*** EL SANTO DEL DÍA *** Imperatriz de Sant'Elena Madre de Constantino 18 de agosto …


*** EL SANTO DEL DÍA ***

Imperatriz de Sant'Elena
Madre de Constantino
18 de agosto

Es imposible hablar de los primeros siglos del cristianismo sin recordar con particular afecto el nombre de Santa Elena, del cual encontramos noticias contradictorias entre los historiadores. Nacida en Roma como padres paganos alrededor del año 250, inmediatamente mostró excelentes talentos de ingenio y amabilidad. Habiéndose convertido en una niña, debido a su delicadeza y modestia, el joven oficial Costanzo Chlorus, que quería que se casara, le gustaba y la llevó a Dardania, donde nació y era propietario de tierras. Otros eruditos desearían que ella naciera en Drepanum en Bitinia en el Golfo de Nicomedia (actual Turquía); La ciudad más tarde renombró a Helenopolis ("ciudad de Elena") en su honor, de su futuro hijo Costantino, lo que también causó la interpretación incierta y posterior de la indicación de Drepanum como el lugar de nacimiento de Elena.

En la ciudad de Naissus, Constantino, el gran emperador que dio libertad al cristianismo, nació de Helen en 272. Cuando Chlorus vino del Senado creó a César junto con Galerio por orden de los emperadores Diocleciano y Maximiano, tuvo que repudiar legalmente a su esposa Elena en 293 a instancias de Diocleciano y casarse con Teodora, la hijastra del emperador Maximiano, para cementar un matrimonio. La elevación de Costanzo a Cesare di Massimiano dentro de la Tetrarquía es dinástica. De hecho, Elena quedó libre para vivir tranquilamente con su hijo Constantine en la tranquilidad de su villa en Illyria.

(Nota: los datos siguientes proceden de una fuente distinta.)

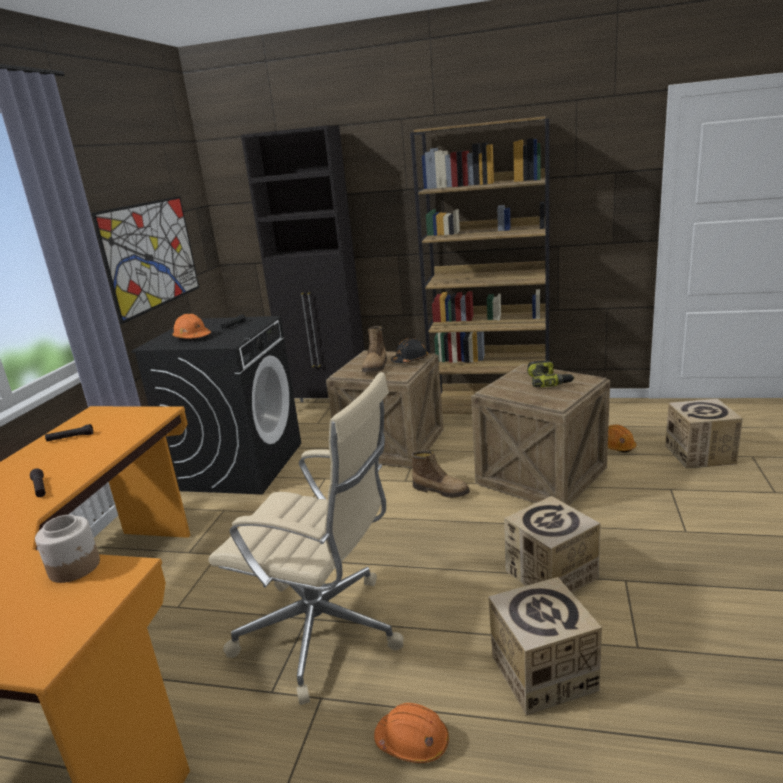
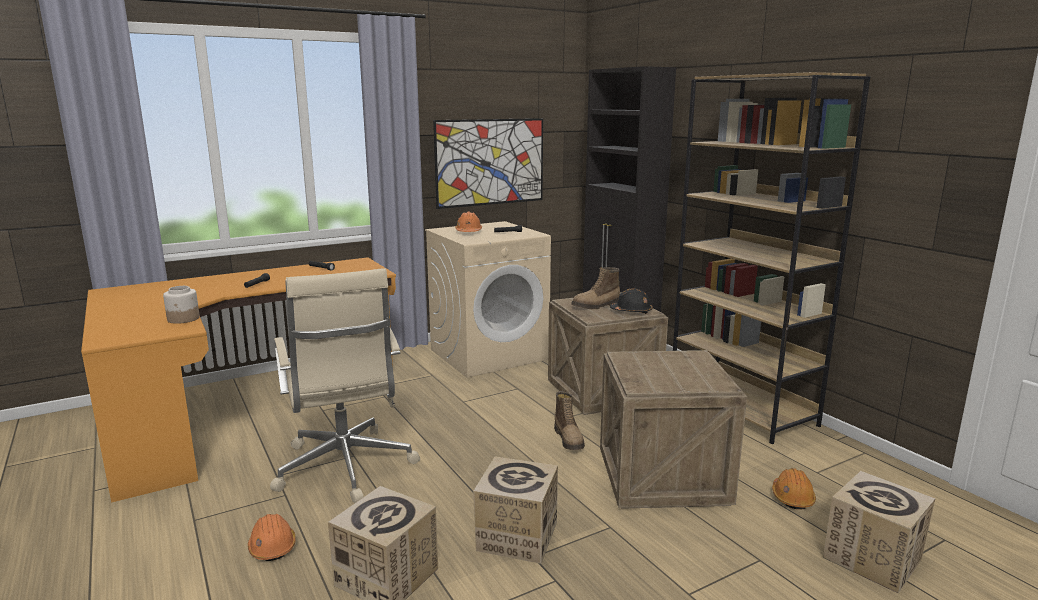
camera: 45 degrees right, 5 degrees down
(239, 465) = (489, 354): black washing machine -> beige washing machine
(549, 381) = (684, 371): power drill -> none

Aunque admirables y singulares fueron las virtudes de Helen durante el gobierno del emperador de su esposo, fueron solo virtudes humanas, aún no cristianas. La gracia, sin embargo, del bautismo ya no estaba distante. De hecho, Constantino su hijo, proclamado emperador en 306, después de la muerte de Constancio, inmediatamente la llamó cerca de él, confiriéndole el prestigioso título de Augusta y haciéndole conocer al verdadero Dios. Es imposible decir con cuánto fervor Elena comenzó a hacer obras. de lástima, aunque tenía unos sesenta años; Él trató en todos los sentidos de recuperar el tiempo perdido, construyendo con sus ejemplos la iglesia de Dios, que su hijo trató de expandir con su autoridad.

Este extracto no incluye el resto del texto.